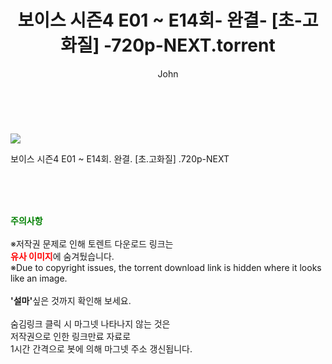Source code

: ﻿---
layout: post
title:  "    보이스 시즌4 E01 ~ E14회- 완결- [초-고화질] -720p-NEXT.torrent"
author: John
categories: [ 드라마 ]
tags: [  ]
image: https://torrentrj52.com/uploadfile/full/853cc541ef115d6d58966bc4a018d88eaa05eb77.jpg 
description: "    보이스 시즌4 E01 ~ E14회- 완결- [초-고화질] -720p-NEXT torrent 정보 공유"
toc: true
toc_sticky: true
---

<br>
<p><img src="https://torrentrj52.com/uploadfile/full/853cc541ef115d6d58966bc4a018d88eaa05eb77.jpg"/></p>
 보이스 시즌4 E01 ~ E14회. 완결. [초.고화질] .720p-NEXT  
    
<br><br><br>
<p data-ke-size="size16"><b><span style="color: green;">주의사항</span></b><br /><br />※저작권 문제로 인해 토렌트 다운로드 링크는<br /><b><span style="color: red;">유사 이미지</span></b>에 숨겨뒀습니다.<br />※Due to copyright issues, the torrent download link is hidden where it looks like an image.<br /><br /><b>'설마'</b>싶은 것까지 확인해 보세요.<br /><br />숨김링크 클릭 시 마그넷 나타나지 않는 것은<br />저작권으로 인한 링크만료 자료로<br />1시간 간격으로 봇에 의해 마그넷 주소 갱신됩니다.</p>
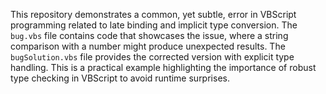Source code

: This repository demonstrates a common, yet subtle, error in VBScript programming related to late binding and implicit type conversion.  The `bug.vbs` file contains code that showcases the issue, where a string comparison with a number might produce unexpected results. The `bugSolution.vbs` file provides the corrected version with explicit type handling.  This is a practical example highlighting the importance of robust type checking in VBScript to avoid runtime surprises.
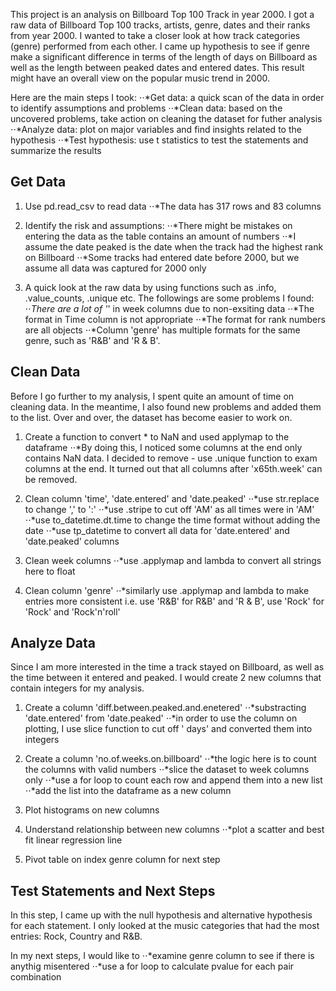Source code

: This project is an analysis on Billboard Top 100 Track in year 2000. I got a raw data of Billboard Top 100 tracks, artists, genre, dates and their ranks from year 2000. I wanted to take a closer look at how track categories (genre) performed from each other. I came up hypothesis to see if genre make a significant difference in terms of the length of days on Billboard as well as the length between peaked dates and entered dates. This result might have an overall view on the popular music trend in 2000.

Here are the main steps I took:
⋅⋅*Get data: a quick scan of the data in order to identify assumptions and problems
⋅⋅*Clean data: based on the uncovered problems, take action on cleaning the dataset for futher analysis
⋅⋅*Analyze data: plot on major variables and find insights related to the hypothesis
⋅⋅*Test hypothesis: use t statistics to test the statements and summarize the results

## Get Data
1. Use pd.read_csv to read data
⋅⋅*The data has 317 rows and 83 columns

2. Identify the risk and assumptions:
⋅⋅*There might be mistakes on entering the data as the table contains an amount of numbers
⋅⋅*I assume the date peaked is the date when the track had the highest rank on Billboard
⋅⋅*Some tracks had entered date before 2000, but we assume all data was captured for 2000 only

3. A quick look at the raw data by using functions such as .info, .value_counts, .unique etc. The followings are some problems I found:
⋅⋅*There are a lot of '*' in week columns due to non-exsiting data
⋅⋅*The format in Time column is not appropriate
⋅⋅*The format for rank numbers are all objects
⋅⋅*Column 'genre' has multiple formats for the same genre, such as 'R&B' and 'R & B'.


## Clean Data
Before I go further to my analysis, I spent quite an amount of time on cleaning data. In the meantime, I also found new problems and added them to the list. Over and over, the dataset has become easier to work on.

1. Create a function to convert * to NaN and used applymap to the dataframe
⋅⋅*By doing this, I noticed some columns at the end only contains NaN data. I decided to remove - use .unique function to exam columns at the end. It turned out that all columns after 'x65th.week' can be removed.

2. Clean column 'time', 'date.entered' and 'date.peaked'
⋅⋅*use str.replace to change ',' to ':'
⋅⋅*use .stripe to cut off 'AM' as all times were in 'AM'
⋅⋅*use to_datetime.dt.time to change the time format without adding the date
⋅⋅*use tp_datetime to convert all data for 'date.entered' and 'date.peaked' columns

3. Clean week columns
⋅⋅*use .applymap and lambda to convert all strings here to float

4. Clean column 'genre'
⋅⋅*similarly use .applymap and lambda to make entries more consistent i.e. use 'R&B' for R&B' and 'R & B', use 'Rock' for 'Rock' and 'Rock'n'roll'


## Analyze Data
Since I am more interested in the time a track stayed on Billboard, as well as the time between it entered and peaked. I would create 2 new columns that contain integers for my analysis.

1. Create a column 'diff.between.peaked.and.enetered'
⋅⋅*substracting 'date.entered' from 'date.peaked'
⋅⋅*in order to use the column on plotting, I use slice function to cut off ' days' and converted them into integers

2. Create a column 'no.of.weeks.on.billboard'
⋅⋅*the logic here is to count the columns with valid numbers
⋅⋅*slice the dataset to week columns only
⋅⋅*use a for loop to count each row and append them into a new list
⋅⋅*add the list into the dataframe as a new column

3. Plot histograms on new columns

4. Understand relationship between new columns
⋅⋅*plot a scatter and best fit linear regression line

5. Pivot table on index genre column for next step


## Test Statements and Next Steps
In this step, I came up with the null hypothesis and alternative hypothesis for each statement. I only looked at the music categories that had the most entries: Rock, Country and R&B.

In my next steps, I would like to
⋅⋅*examine genre column to see if there is anythig misentered
⋅⋅*use a for loop to calculate pvalue for each pair combination


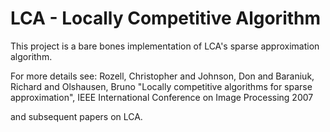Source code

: # LCA - Locally Competitive Algorithm

This project is a bare bones implementation of LCA's sparse approximation
algorithm.

For more details see:
Rozell, Christopher and Johnson, Don and Baraniuk, Richard and Olshausen, Bruno
"Locally competitive algorithms for sparse approximation", IEEE International Conference on Image Processing 2007

and subsequent papers on LCA.


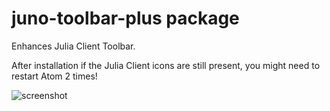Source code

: # juno-toolbar-plus package

Enhances Julia Client Toolbar.

After installation if the Julia Client icons are still present, you might need to restart Atom 2 times!

![screenshot](https://user-images.githubusercontent.com/16418197/64777690-64e66000-d520-11e9-81d9-9cf4b73738ff.jpg)
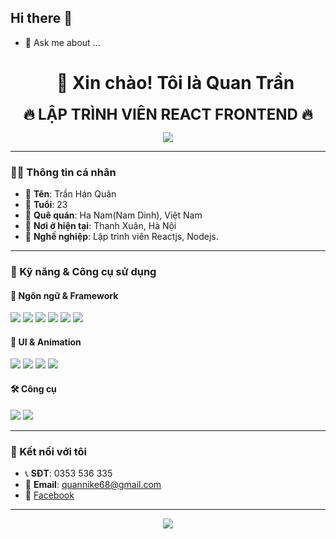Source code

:## Hi there 👋


- 💬 Ask me about ...<h1 align="center">👋 Xin chào! Tôi là Quan Trần</h1>

<p align="center">
  <strong><span style="font-size: 24px;">🔥 LẬP TRÌNH VIÊN REACT FRONTEND 🔥</span></strong>
</p>


<p align="center">
  <img src="https://readme-typing-svg.herokuapp.com?center=true&vCenter=true&lines=Lập+trình+viên+React+%F0%9F%92%BB;Yêu+thích+Frontend+và+UI/UX+Design;Luôn+muốn+học+hỏi+và+phát+triển" />
</p>

---

### 🧑‍💻 Thông tin cá nhân

- 👤 **Tên**: Trần Hán Quân 
- 🎂 **Tuổi**: 23  
- 📍 **Quê quán**: Ha Nam(Nam Dinh), Việt Nam
- 📍 **Nơi ở hiện tại**: Thanh Xuân, Hà Nội  
- 💼 **Nghề nghiệp**: Lập trình viên Reactjs, Nodejs.

---

### 🚀 Kỹ năng & Công cụ sử dụng

#### 🔧 Ngôn ngữ & Framework
<p>
  <img src="https://img.shields.io/badge/React-20232A?style=for-the-badge&logo=react&logoColor=61DAFB" />
  <img src="https://img.shields.io/badge/Next.js-black?style=for-the-badge&logo=next.js&logoColor=white" />
  <img src="https://img.shields.io/badge/Node.js-339933?style=for-the-badge&logo=nodedotjs&logoColor=white" />
  <img src="https://img.shields.io/badge/MongoDB-4EA94B?style=for-the-badge&logo=mongodb&logoColor=white" />
  <img src="https://img.shields.io/badge/JavaScript-F7DF1E?style=for-the-badge&logo=javascript&logoColor=black" />
  <img src="https://img.shields.io/badge/TypeScript-3178C6?style=for-the-badge&logo=typescript&logoColor=white" />
</p>

#### 🎨 UI & Animation
<p>
  <img src="https://img.shields.io/badge/TailwindCSS-06B6D4?style=for-the-badge&logo=tailwindcss&logoColor=white" />
  <img src="https://img.shields.io/badge/Framer_Motion-0055FF?style=for-the-badge&logo=framer&logoColor=white" />
  <img src="https://img.shields.io/badge/Figma-F24E1E?style=for-the-badge&logo=figma&logoColor=white" />
  <img src="https://img.shields.io/badge/Photoshop-31A8FF?style=for-the-badge&logo=adobe-photoshop&logoColor=white" />
</p>

#### 🛠 Công cụ
<p>
  <img src="https://img.shields.io/badge/GitHub-181717?style=for-the-badge&logo=github&logoColor=white" />
  <img src="https://img.shields.io/badge/VS_Code-007ACC?style=for-the-badge&logo=visual-studio-code&logoColor=white" />
</p>

---


### 🤝 Kết nối với tôi

- 📞 **SĐT**: 0353 536 335  
- 📧 **Email**: quannike68@gmail.com 
- 👤 [Facebook](https://www.facebook.com/quan.nike)  

---

<p align="center">
  <img src="https://quotes-github-readme.vercel.app/api?type=horizontal&theme=tokyonight" />
</p>


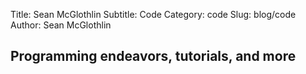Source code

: Title: Sean McGlothlin
Subtitle: Code
Category: code
Slug: blog/code
Author: Sean McGlothlin

## Programming endeavors, tutorials, and more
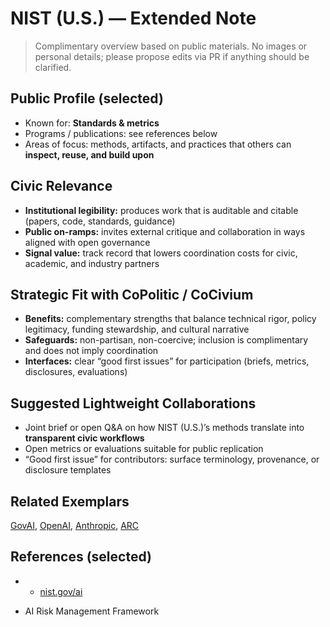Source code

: # NIST (U.S.) — Extended Note

> Complimentary overview based on public materials. No images or personal details; please propose edits via PR if anything should be clarified.

## Public Profile (selected)
- Known for: **Standards & metrics**
- Programs / publications: see references below
- Areas of focus: methods, artifacts, and practices that others can **inspect, reuse, and build upon**

## Civic Relevance
- **Institutional legibility:** produces work that is auditable and citable (papers, code, standards, guidance)
- **Public on-ramps:** invites external critique and collaboration in ways aligned with open governance
- **Signal value:** track record that lowers coordination costs for civic, academic, and industry partners

## Strategic Fit with CoPolitic / CoCivium
- **Benefits:** complementary strengths that balance technical rigor, policy legitimacy, funding stewardship, and cultural narrative
- **Safeguards:** non-partisan, non-coercive; inclusion is complimentary and does not imply coordination
- **Interfaces:** clear “good first issues” for participation (briefs, metrics, disclosures, evaluations)

## Suggested Lightweight Collaborations
- Joint brief or open Q&A on how NIST (U.S.)’s methods translate into **transparent civic workflows**
- Open metrics or evaluations suitable for public replication
- “Good first issue” for contributors: surface terminology, provenance, or disclosure templates

## Related Exemplars
[GovAI](/funders/GovAI.md), [OpenAI](/funders/OpenAI.md), [Anthropic](/funders/Anthropic.md), [ARC](/funders/ARC.md)

## References (selected)
- * [nist.gov/ai](https://www.nist.gov/ai)
* AI Risk Management Framework
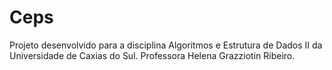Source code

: # Ceps

Projeto desenvolvido para a disciplina Algoritmos e Estrutura de Dados II da Universidade de Caxias do Sul.
Professora Helena Grazziotin Ribeiro.
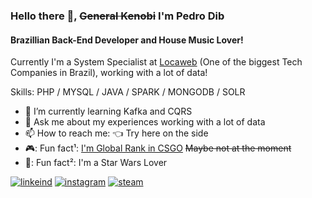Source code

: ### Hello there 👋, ~~General Kenobi~~ I'm Pedro Dib 

#### Brazillian Back-End Developer and House Music Lover!
Currently I'm a System Specialist at [Locaweb](https://github.com/locaweb) (One of the biggest Tech Companies in Brazil), working with a lot of data!

Skills: PHP / MYSQL / JAVA / SPARK / MONGODB / SOLR

- 🌱 I’m currently learning Kafka and CQRS 
- 💬 Ask me about my experiences working with a lot of data 
- 📫 How to reach me: :point_left: Try here on the side
- :video_game:: Fun fact¹: [I'm Global Rank in CSGO](https://csgostats.gg/player/76561198121209165) ~~Maybe not at the moment~~
- :milky_way:: Fun fact²: I'm a Star Wars Lover


[![linkeind][linkedin_badge]](https://www.linkedin.com/in/pedro-dib)
[![instagram][instagram_badge]](https://www.instagram.com/pedro.dib)
[![steam][steam_badge]](https://steamcommunity.com/id/phdd)

<!-- Tech things -->
[linkedin_badge]: https://img.shields.io/static/v1?style=flat&logo=linkedin&label=linkedin&color=0077B5&message=pedro-dib
[instagram_badge]: https://img.shields.io/static/v1?style=flat&logo=instagram&label=instagram&color=E4405F&message=pedro.dib
[steam_badge]: https://img.shields.io/static/v1?style=flat&logo=steam&label=steam&color=000000&message=Kenobi
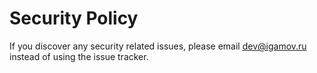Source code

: # Security Policy

If you discover any security related issues, please email dev@igamov.ru instead of using the issue tracker.
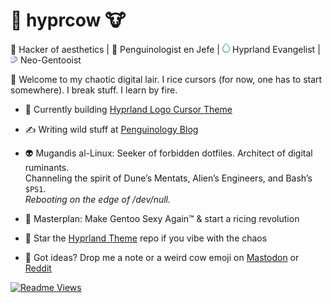 <!-- <img src="https://avatars.githubusercontent.com/u/181585218?v=4" width="70" align="left" />
-->
# 👾 hyprcow 🐮
🎩 Hacker of aesthetics | 🐧 Penguinologist en Jefe | <img src="hyprlogo.svg" width="12" /> Hyprland Evangelist | <img src="Gentoo-logo-peach.svg" width="12" /> Neo-Gentooist

🧠 Welcome to my chaotic digital lair. I rice cursors (for now, one has to start somewhere). I break stuff. I learn by fire.

- 🧪 Currently building [Hyprland Logo Cursor Theme](https://github.com/hyprcow/hyprland_theme)
- ✍️ Writing wild stuff at [Penguinology Blog](https://penguinology1.wordpress.com/)
- 👽 Mugandis al-Linux: Seeker of forbidden dotfiles. Architect of digital ruminants.  
Channeling the spirit of Dune’s Mentats, Alien’s Engineers, and Bash’s `$PS1`.  
*Rebooting on the edge of /dev/null.*
- 🧠 Masterplan: Make Gentoo Sexy Again™ & start a ricing revolution

- 🐄 Star the [Hyprland Theme](https://github.com/hyprcow/hyprland_theme) repo if you vibe with the chaos
- 📨 Got ideas? Drop me a note or a weird cow emoji on [Mastodon](#) or [Reddit](#)

[![Readme Views](https://komarev.com/ghpvc/?username=hyprcow&color=blueviolet)](https://github.com/yourusername)


<!--
**JBluemchen80/JBluemchen80** is a ✨ _special_ ✨ repository because its `README.md` (this file) appears on your GitHub profile.

Here are some ideas to get you started:

- 🔭 I’m currently working on ...
- 🌱 I’m currently learning ...
- 👯 I’m looking to collaborate on ...
- 🤔 I’m looking for help with ...
- 💬 Ask me about ...
- 📫 How to reach me: ...
- 😄 Pronouns: ...
- ⚡ Fun fact: ...
-->
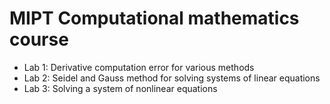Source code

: # MIPT Computational mathematics course

* Lab 1: Derivative computation error for various methods 
* Lab 2: Seidel and Gauss method for solving systems of linear equations
* Lab 3: Solving a system of nonlinear equations

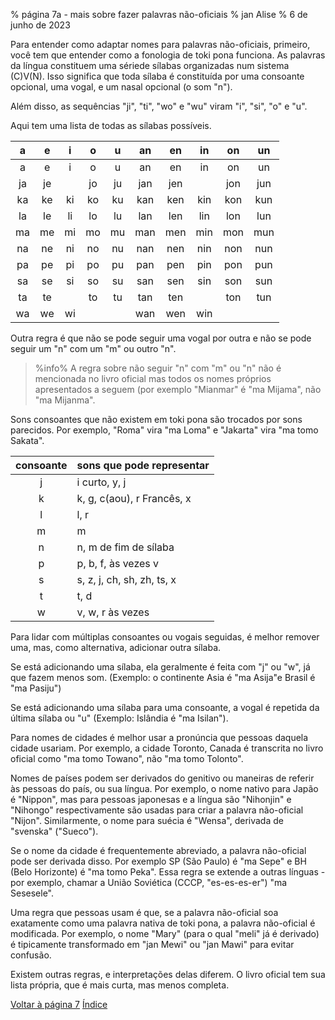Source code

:% página 7a - mais sobre fazer palavras não-oficiais
% jan Alise
% 6 de junho de 2023

Para entender como adaptar nomes para palavras não-oficiais, primeiro, você tem
que entender como a fonologia de toki pona funciona. As palavras da língua
constituem uma sériede sílabas organizadas num sistema \(C\)V\(N\). Isso
significa que toda sílaba é constituída por uma consoante opcional, uma vogal,
e um nasal opcional (o som "n").

Além disso, as sequências "ji", "ti", "wo" e "wu" viram "i", "si", "o" e "u".

Aqui tem uma lista de todas as sílabas possíveis.

| a | e | i | o | u | an| en| in| on| un|
|:-:|:-:|:-:|:-:|:-:|:-:|:-:|:-:|:-:|:-:|
| a | e | i | o | u | an| en| in| on| un|
|ja |je |   |jo |ju |jan|jen|   |jon|jun|
|ka |ke |ki |ko |ku |kan|ken|kin|kon|kun|
|la |le |li |lo |lu |lan|len|lin|lon|lun|
|ma |me |mi |mo |mu |man|men|min|mon|mun|
|na |ne |ni |no |nu |nan|nen|nin|non|nun|
|pa |pe |pi |po |pu |pan|pen|pin|pon|pun|
|sa |se |si |so |su |san|sen|sin|son|sun|
|ta |te |   |to |tu |tan|ten|   |ton|tun|
|wa |we |wi |   |   |wan|wen|win|   |   |

Outra regra é que não se pode seguir uma vogal por outra e não se pode seguir
um "n" com um "m" ou outro "n".

> %info%
> A regra sobre não seguir "n" com "m" ou "n" não é mencionada no livro oficial
> mas todos os nomes próprios apresentados a seguem (por exemplo "Mianmar" é 
> "ma Mijama", não "ma Mijanma".

Sons consoantes que não existem em toki pona são trocados por sons parecidos.
Por exemplo, "Roma" vira "ma Loma" e "Jakarta" vira "ma tomo Sakata".

| consoante | sons que pode representar       |
|:---------:|:--------------------------------|
| j         | i curto, y, j                   |
| k         | k, g, c(aou), r Francês, x      |
| l         | l, r                            |
| m         | m                               |
| n         | n, m de fim de sílaba           |
| p         | p, b, f, às vezes v             |
| s         | s, z, j, ch, sh, zh, ts, x      |
| t         | t, d                            |
| w         | v, w, r às vezes                |

Para lidar com múltiplas consoantes ou vogais seguidas, é melhor remover uma,
mas, como alternativa, adicionar outra sílaba.

Se está adicionando uma sílaba, ela geralmente é feita com "j" ou "w", já que
fazem menos som. (Exemplo: o continente Asia é "ma Asija"e Brasil é
"ma Pasiju")

Se está adicionando uma sílaba para uma consoante, a vogal é repetida da
última sílaba ou "u" (Exemplo: Islândia é "ma Isilan").

Para nomes de cidades é melhor usar a pronúncia que pessoas daquela cidade
usariam. Por exemplo, a cidade Toronto, Canada é transcrita no livro oficial
como "ma tomo Towano", não "ma tomo Tolonto".

Nomes de países podem ser derivados do genitivo ou maneiras de referir às
pessoas do país, ou sua língua. Por exemplo, o nome nativo para Japão é
"Nippon", mas para pessoas japonesas e a língua são "Nihonjin" e "Nihongo"
respectivamente são usadas para criar a palavra não-oficial "Nijon".
Similarmente, o nome para suécia é "Wensa", derivada de "svenska" ("Sueco").

Se o nome da cidade é frequentemente abreviado, a palavra não-oficial pode ser
derivada disso. Por exemplo SP (São Paulo) é "ma Sepe" e BH (Belo Horizonte) é
"ma tomo Peka". Essa regra se extende a outras línguas - por exemplo, chamar a
União Soviética (CCCP, "es-es-es-er") "ma Sesesele".

Uma regra que pessoas usam é que, se a palavra não-oficial soa exatamente como
uma palavra nativa de toki pona, a palavra não-oficial é modificada. Por
exemplo, o nome "Mary" (para o qual "meli" já é derivado) é tipicamente
transformado em "jan Mewi" ou "jan Mawi" para evitar confusão.

Existem outras regras, e interpretações delas diferem. O livro oficial tem sua
lista própria, que é mais curta, mas menos completa.

[Voltar à página 7](pt_7.html) [Índice](pt_index.html)
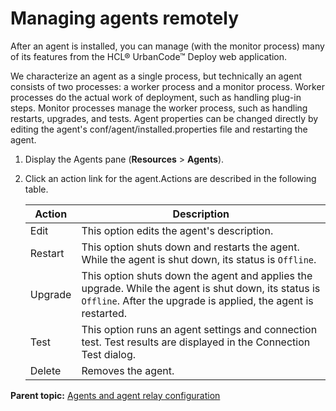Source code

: # Managing agents remotely

After an agent is installed, you can manage \(with the monitor process\) many of its features from the HCL® UrbanCode™ Deploy web application.

We characterize an agent as a single process, but technically an agent consists of two processes: a worker process and a monitor process. Worker processes do the actual work of deployment, such as handling plug-in steps. Monitor processes manage the worker process, such as handling restarts, upgrades, and tests. Agent properties can be changed directly by editing the agent's conf/agent/installed.properties file and restarting the agent.

1.   Display the Agents pane \(**Resources** \> **Agents**\). 
2.  Click an action link for the agent.Actions are described in the following table.

    |Action|Description|
    |------|-----------|
    |Edit|This option edits the agent's description.|
    |Restart|This option shuts down and restarts the agent. While the agent is shut down, its status is `Offline`.|
    |Upgrade|This option shuts down the agent and applies the upgrade. While the agent is shut down, its status is `Offline`. After the upgrade is applied, the agent is restarted.|
    |Test|This option runs an agent settings and connection test. Test results are displayed in the Connection Test dialog.|
    |Delete|Removes the agent.|


**Parent topic:** [Agents and agent relay configuration](../topics/configure_agents.md)

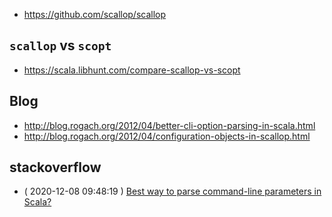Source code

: - https://github.com/scallop/scallop

## `scallop` vs `scopt`

- https://scala.libhunt.com/compare-scallop-vs-scopt

## Blog

- http://blog.rogach.org/2012/04/better-cli-option-parsing-in-scala.html
- http://blog.rogach.org/2012/04/configuration-objects-in-scallop.html

## stackoverflow

- ( 2020-12-08 09:48:19 ) [Best way to parse command-line parameters in Scala?](https://stackoverflow.com/a/13336521/4209274)
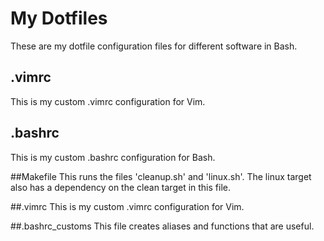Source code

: # My Dotfiles
These are my dotfile configuration files for different software in Bash.
## .vimrc
This is my custom .vimrc configuration for Vim.
## .bashrc
This is my custom .bashrc configuration for Bash.

##Makefile
This runs the files 'cleanup.sh' and 'linux.sh'. The linux target also has a dependency on the clean target in this file.

##.vimrc
This is my custom .vimrc configuration for Vim.

##.bashrc\_customs
This file creates aliases and functions that are useful.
--*--
▶ **Required work**
Find and copy each line of the material that holds the word "digital".

▶ **Output for this task**
🧠 Welcome to my chaotic digital lair. I rice cursors (for now, one has to start somewhere). I break stuff. I learn by fire.
- 👽 Mugandis al-Linux: Seeker of forbidden dotfiles. Architect of digital ruminants.  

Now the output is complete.